The task
Scan the material and copy out each line where the word "depth" occurs.

════════════════

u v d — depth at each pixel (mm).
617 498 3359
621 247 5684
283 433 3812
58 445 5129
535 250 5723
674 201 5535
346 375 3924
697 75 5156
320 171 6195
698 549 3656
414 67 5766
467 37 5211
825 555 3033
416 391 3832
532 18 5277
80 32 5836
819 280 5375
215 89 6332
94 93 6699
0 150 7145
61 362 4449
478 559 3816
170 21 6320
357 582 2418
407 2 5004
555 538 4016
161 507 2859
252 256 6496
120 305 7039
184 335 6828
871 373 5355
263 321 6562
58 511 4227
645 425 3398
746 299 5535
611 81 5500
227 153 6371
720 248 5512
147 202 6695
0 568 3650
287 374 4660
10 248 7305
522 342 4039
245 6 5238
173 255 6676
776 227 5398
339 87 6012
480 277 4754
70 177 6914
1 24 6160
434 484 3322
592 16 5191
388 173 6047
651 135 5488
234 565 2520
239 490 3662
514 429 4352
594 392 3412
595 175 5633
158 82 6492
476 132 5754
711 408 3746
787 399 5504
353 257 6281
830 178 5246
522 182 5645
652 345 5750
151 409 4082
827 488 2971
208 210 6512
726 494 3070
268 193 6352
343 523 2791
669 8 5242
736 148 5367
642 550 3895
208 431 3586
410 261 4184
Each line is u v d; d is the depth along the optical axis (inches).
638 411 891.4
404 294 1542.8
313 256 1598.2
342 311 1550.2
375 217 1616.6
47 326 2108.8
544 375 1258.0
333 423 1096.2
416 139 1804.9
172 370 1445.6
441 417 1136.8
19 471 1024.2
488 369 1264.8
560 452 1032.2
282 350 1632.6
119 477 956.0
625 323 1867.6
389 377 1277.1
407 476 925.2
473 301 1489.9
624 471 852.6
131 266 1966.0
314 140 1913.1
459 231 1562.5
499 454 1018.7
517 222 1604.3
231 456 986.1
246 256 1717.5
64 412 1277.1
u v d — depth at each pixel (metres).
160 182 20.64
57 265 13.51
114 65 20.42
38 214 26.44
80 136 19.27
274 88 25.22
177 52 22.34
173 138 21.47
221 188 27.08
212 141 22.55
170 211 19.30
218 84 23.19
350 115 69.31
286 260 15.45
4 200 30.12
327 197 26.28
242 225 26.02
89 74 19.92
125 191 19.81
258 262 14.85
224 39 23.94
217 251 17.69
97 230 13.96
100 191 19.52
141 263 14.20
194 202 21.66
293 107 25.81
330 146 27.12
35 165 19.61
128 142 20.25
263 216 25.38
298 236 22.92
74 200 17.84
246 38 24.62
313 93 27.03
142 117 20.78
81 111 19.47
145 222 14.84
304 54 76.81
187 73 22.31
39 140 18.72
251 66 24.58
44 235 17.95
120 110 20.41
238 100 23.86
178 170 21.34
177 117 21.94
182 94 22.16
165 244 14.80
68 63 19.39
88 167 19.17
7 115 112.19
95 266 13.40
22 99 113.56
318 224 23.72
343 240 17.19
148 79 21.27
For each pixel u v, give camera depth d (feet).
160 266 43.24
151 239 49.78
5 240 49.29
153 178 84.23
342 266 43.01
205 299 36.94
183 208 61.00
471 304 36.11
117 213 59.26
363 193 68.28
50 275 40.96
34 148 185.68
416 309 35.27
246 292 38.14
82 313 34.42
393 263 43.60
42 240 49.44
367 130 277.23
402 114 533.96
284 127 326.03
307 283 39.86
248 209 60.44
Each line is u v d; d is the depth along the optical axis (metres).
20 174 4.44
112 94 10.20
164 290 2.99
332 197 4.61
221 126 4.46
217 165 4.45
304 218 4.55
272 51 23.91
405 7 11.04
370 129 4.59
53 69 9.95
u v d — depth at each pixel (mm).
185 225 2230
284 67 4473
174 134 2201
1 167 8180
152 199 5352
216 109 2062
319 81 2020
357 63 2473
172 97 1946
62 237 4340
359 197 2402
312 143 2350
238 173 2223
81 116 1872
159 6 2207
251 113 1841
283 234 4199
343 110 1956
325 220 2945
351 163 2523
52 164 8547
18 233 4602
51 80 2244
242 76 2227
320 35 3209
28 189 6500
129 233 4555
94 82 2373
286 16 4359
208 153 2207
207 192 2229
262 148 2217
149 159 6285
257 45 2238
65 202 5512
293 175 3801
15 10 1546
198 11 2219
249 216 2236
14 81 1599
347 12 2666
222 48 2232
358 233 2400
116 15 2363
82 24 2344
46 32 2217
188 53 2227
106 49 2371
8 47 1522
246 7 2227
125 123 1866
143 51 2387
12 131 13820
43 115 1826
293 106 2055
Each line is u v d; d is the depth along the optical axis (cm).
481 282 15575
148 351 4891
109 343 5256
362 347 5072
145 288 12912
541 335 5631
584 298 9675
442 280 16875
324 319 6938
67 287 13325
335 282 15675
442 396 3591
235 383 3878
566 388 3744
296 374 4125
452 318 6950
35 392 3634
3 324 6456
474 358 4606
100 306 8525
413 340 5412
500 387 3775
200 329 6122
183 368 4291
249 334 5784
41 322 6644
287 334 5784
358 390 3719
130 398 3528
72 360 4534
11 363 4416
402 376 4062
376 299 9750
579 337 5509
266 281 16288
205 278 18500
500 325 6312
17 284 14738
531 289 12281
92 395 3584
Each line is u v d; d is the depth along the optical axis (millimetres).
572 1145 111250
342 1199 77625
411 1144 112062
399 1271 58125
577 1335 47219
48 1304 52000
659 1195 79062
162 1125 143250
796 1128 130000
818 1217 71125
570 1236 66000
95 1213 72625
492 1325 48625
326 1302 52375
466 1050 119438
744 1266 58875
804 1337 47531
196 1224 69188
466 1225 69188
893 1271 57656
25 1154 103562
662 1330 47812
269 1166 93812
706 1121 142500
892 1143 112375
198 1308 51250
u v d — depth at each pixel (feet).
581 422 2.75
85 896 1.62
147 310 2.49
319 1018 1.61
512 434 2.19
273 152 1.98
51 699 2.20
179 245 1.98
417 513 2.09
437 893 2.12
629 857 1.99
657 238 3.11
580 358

════════════════

Response to this task
u v d — depth at each pixel (mm).
Each line is u v d; d is the depth along the optical axis (inches).
u v d — depth at each pixel (metres).
For each pixel u v, give camera depth d (feet).
Each line is u v d; d is the depth along the optical axis (metres).
u v d — depth at each pixel (mm).
Each line is u v d; d is the depth along the optical axis (cm).
Each line is u v d; d is the depth along the optical axis (millimetres).
u v d — depth at each pixel (feet).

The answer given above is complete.